De acordo com informes recentes, o cidadão saudita Abdullah Al-Qahtani foi executado por tráfico de tranqüilizantes em Riade no dia 11 de abril; dois nigerianos pegos contrabandeando cocaína no reino dentro dos corpos deles, Maomé Qaddus Suleyman e Idris Abdel Ghani Maomé, foram decapitados na região ocidental de Meca no dia 13 de abril; um saudita, Ayyed Al-Dousary, foi executado por vender drogas na cidade de Abha no sudoeste em 15 de abril; e um jordaniano, Maomé Bin Awadh al-Khalidi, foi justiçado por tráfico de tranqüilizantes em Al Qarah em 17 de abril. Quatro dias depois, o Irã voltou à ativa ao enforcar quatro condenados por tráfico no sudeste do país.

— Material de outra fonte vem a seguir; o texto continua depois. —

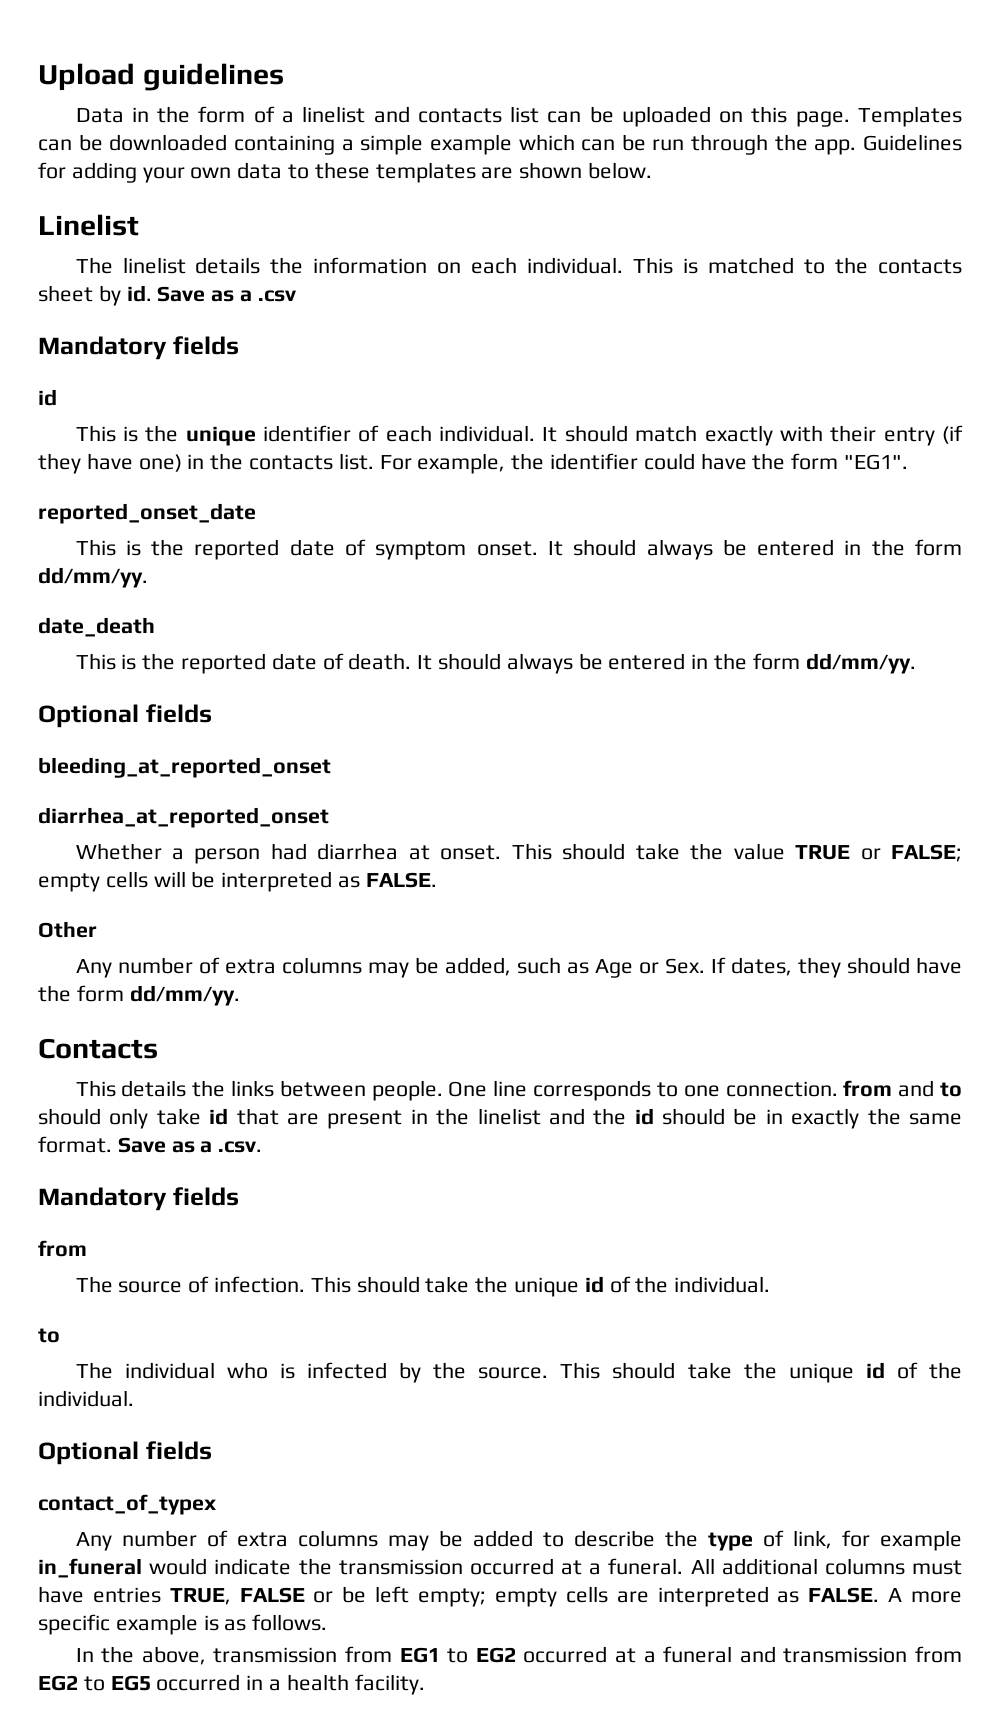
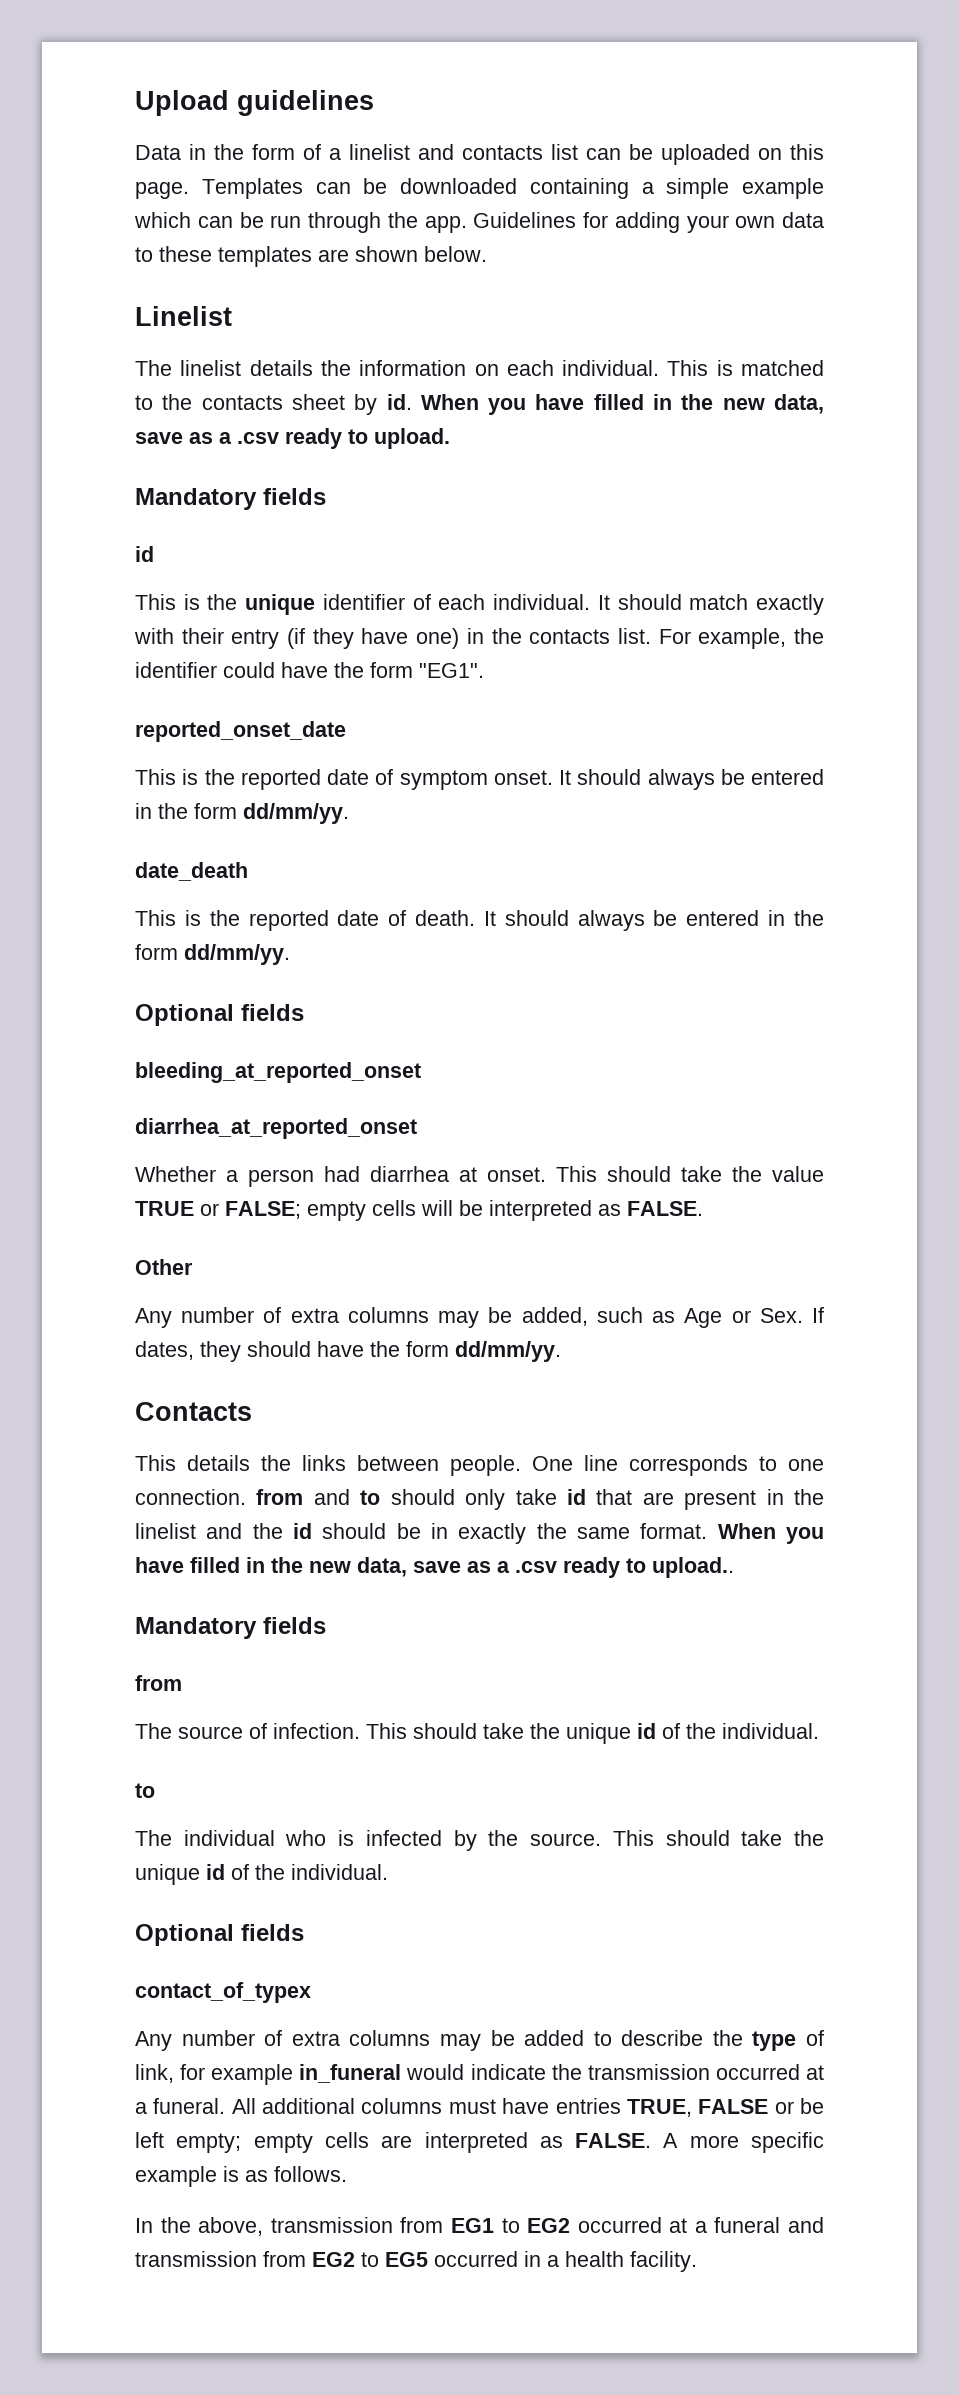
[157,286,296,302] Save as a .csv -> [420,394,824,415] [135,428,450,449] When you have filled in the new data, save as a .csv ready to upload.
[117,1137,263,1153] Save as a .csv. -> [717,1523,824,1544] [135,1557,734,1578] When you have filled in the new data, save as a .csv ready to upload..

Enquanto isso, ativistas de direitos humanos disseram que a Arábia Saudita sentenciou pelo menos 30 de seus compatriotas à morte por acusações de crimes relacionados com as drogas e encarceraram mais centenas. “Esta punição arbitrária se baseia em interpretações extremas do Corão. Os julgamentos não têm nada de justiça”, disse o advogado Mohannad al-Hassani depois de ser reunir com funcionários sírios que faziam alarde da condição dos internos. Os ativistas temiam que os cidadãos sírios possam estar sofrendo com as tensões políticas entre a Síria e Arábia Saudita. “Espero que cidadãos normais não acabem sofrendo as conseqüências das más relações entre os dois países árabes”, disse Hassani.
Centenas de sírios se achavam nas cadeias sauditas por crimes relacionados com as drogas, disse, muitos dos quais haviam passado anos aguardando o julgamento. Em sua maioria são caminhoneiros e trabalhadores jovens não-qualificados, disse.